Intramolecular ex vivo Fluorescence Resonance Energy Transfer (FRET) of Dihydropyridine Receptor (DHPR) β(1a) Subunit Reveals Conformational Change Induced by RYR1 in Mouse Skeletal Myotubes

The dihydropyridine receptor (DHPR) β(1a) subunit is essential for skeletal muscle excitation-contraction coupling, but the structural organization of β(1a) as part of the macromolecular DHPR-ryanodine receptor type I (RyR1) complex is still debatable. We used fluorescence resonance energy transfer (FRET) to probe proximity relationships within the β(1a) subunit in cultured skeletal myotubes lacking or expressing RyR1. The fluorescein biarsenical reagent FlAsH was used as the FRET acceptor, which exhibits fluorescence upon binding to specific tetracysteine motifs, and enhanced cyan fluorescent protein (CFP) was used as the FRET donor. Ten β(1a) reporter constructs were generated by inserting the CCPGCC FlAsH binding motif into five positions probing the five domains of β(1a) with either carboxyl or amino terminal fused CFP. FRET efficiency was largest when CCPGCC was positioned next to CFP, and significant intramolecular FRET was observed for all constructs suggesting that in situ the β(1a) subunit has a relatively compact conformation in which the carboxyl and amino termini are not extended.
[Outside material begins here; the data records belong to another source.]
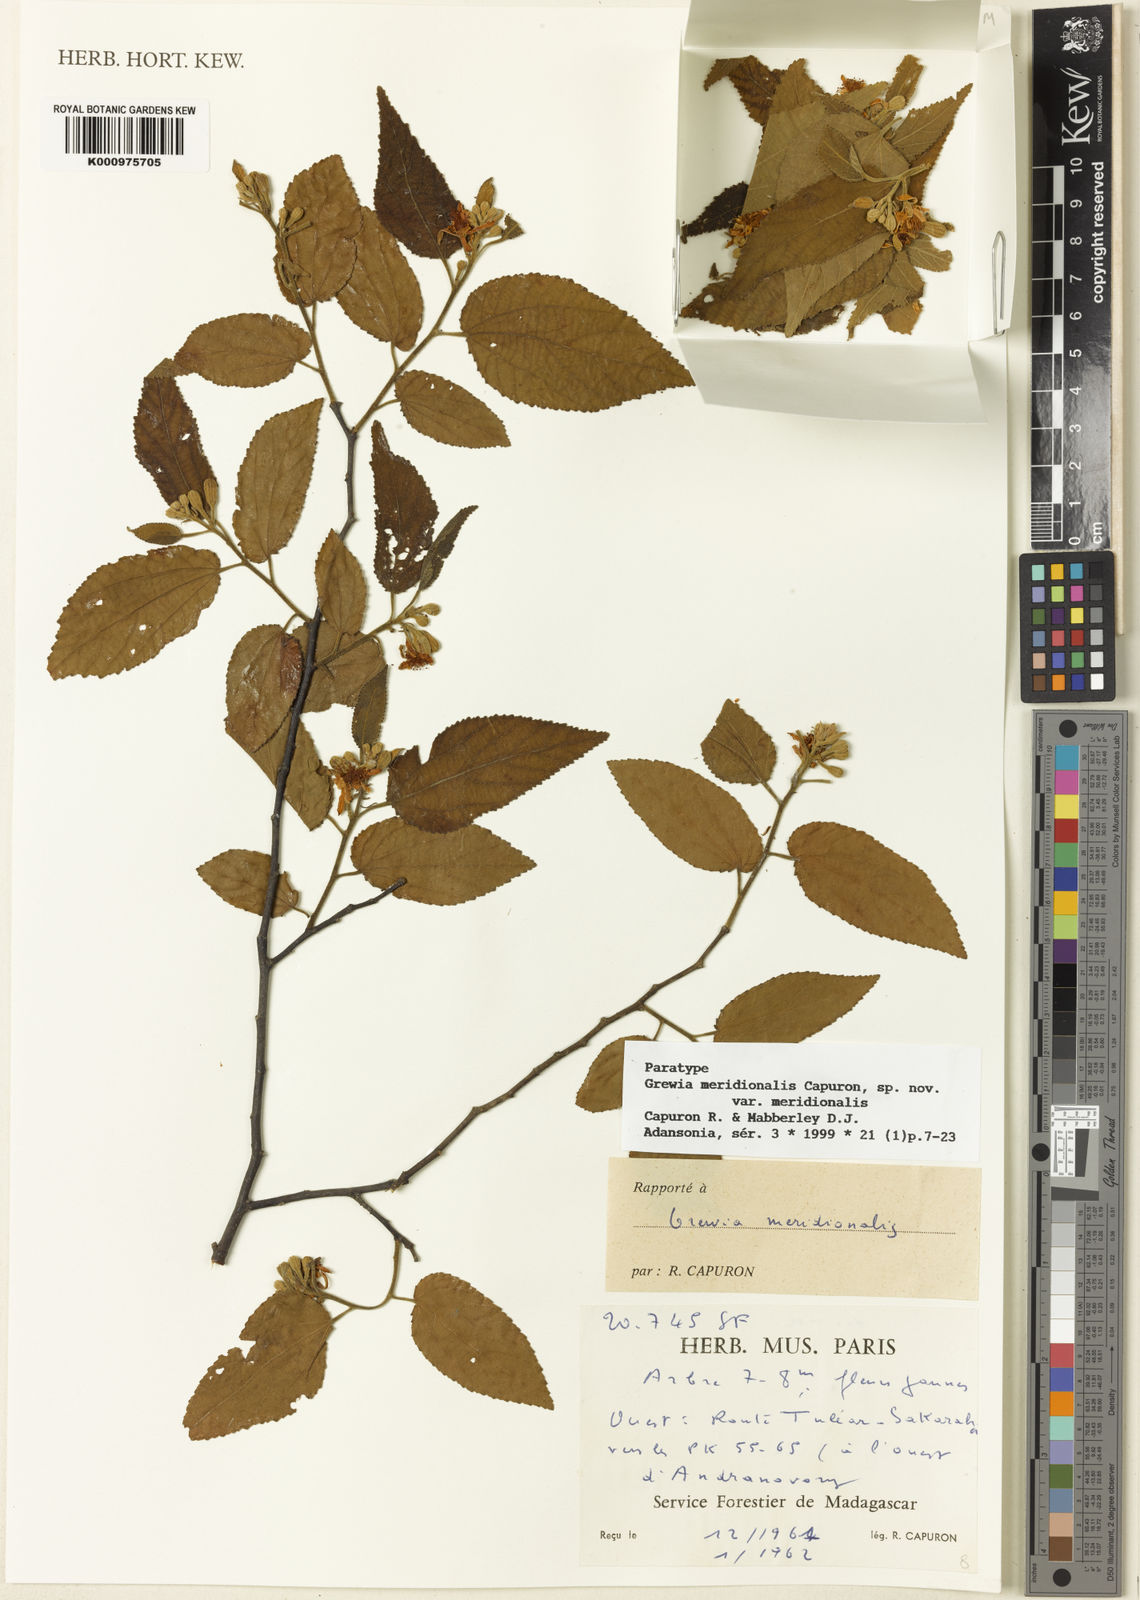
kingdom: Plantae
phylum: Tracheophyta
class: Magnoliopsida
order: Malvales
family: Malvaceae
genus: Grewia
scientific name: Grewia meridionalis
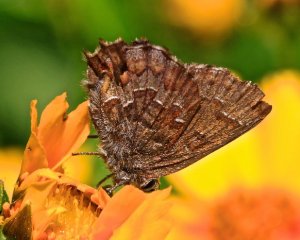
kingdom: Animalia
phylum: Arthropoda
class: Insecta
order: Lepidoptera
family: Lycaenidae
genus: Incisalia
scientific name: Incisalia niphon
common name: Eastern Pine Elfin
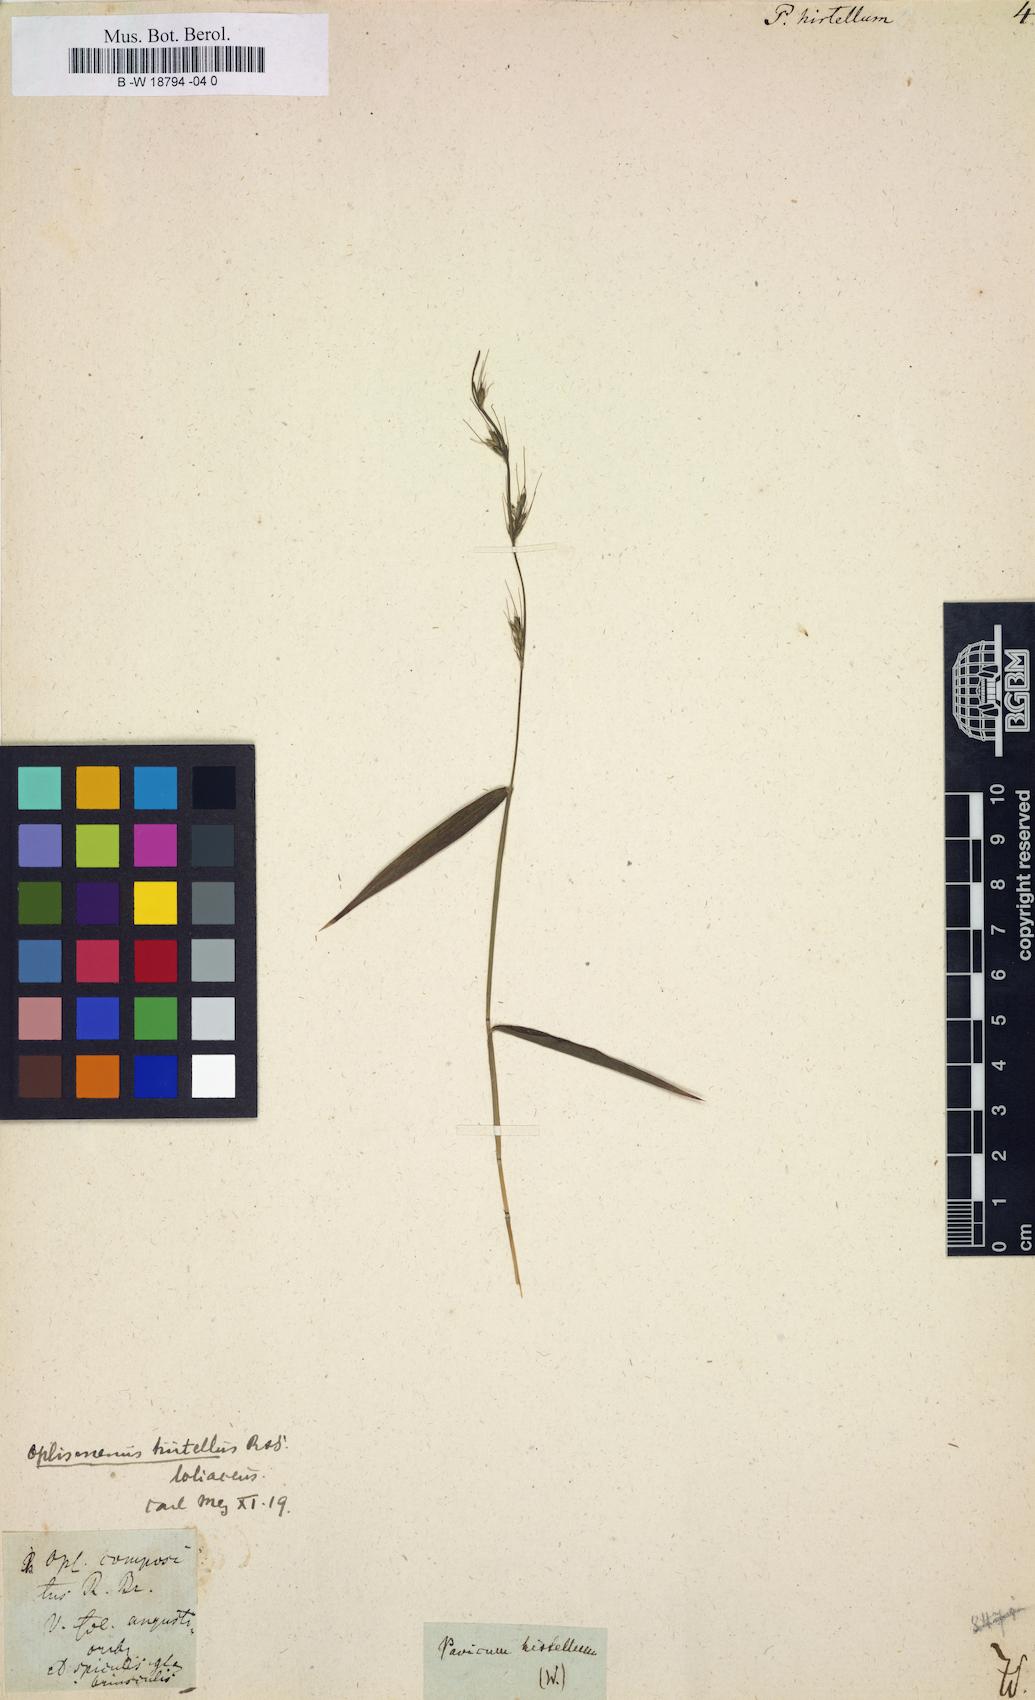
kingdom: Plantae
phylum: Tracheophyta
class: Liliopsida
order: Poales
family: Poaceae
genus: Panicum
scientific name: Panicum hirtellum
Comparison of the FRET efficiency in wild type to that in dyspedic (lacking RyR1) myotubes revealed that in only one construct (H458 CCPGCC β(1a) -CFP) FRET efficiency was specifically altered by the presence of RyR1. The present study reveals that the C-terminal of the β(1a) subunit changes conformation in the presence of RyR1 consistent with an interaction between the C-terminal of β(1a) and RyR1 in resting myotubes.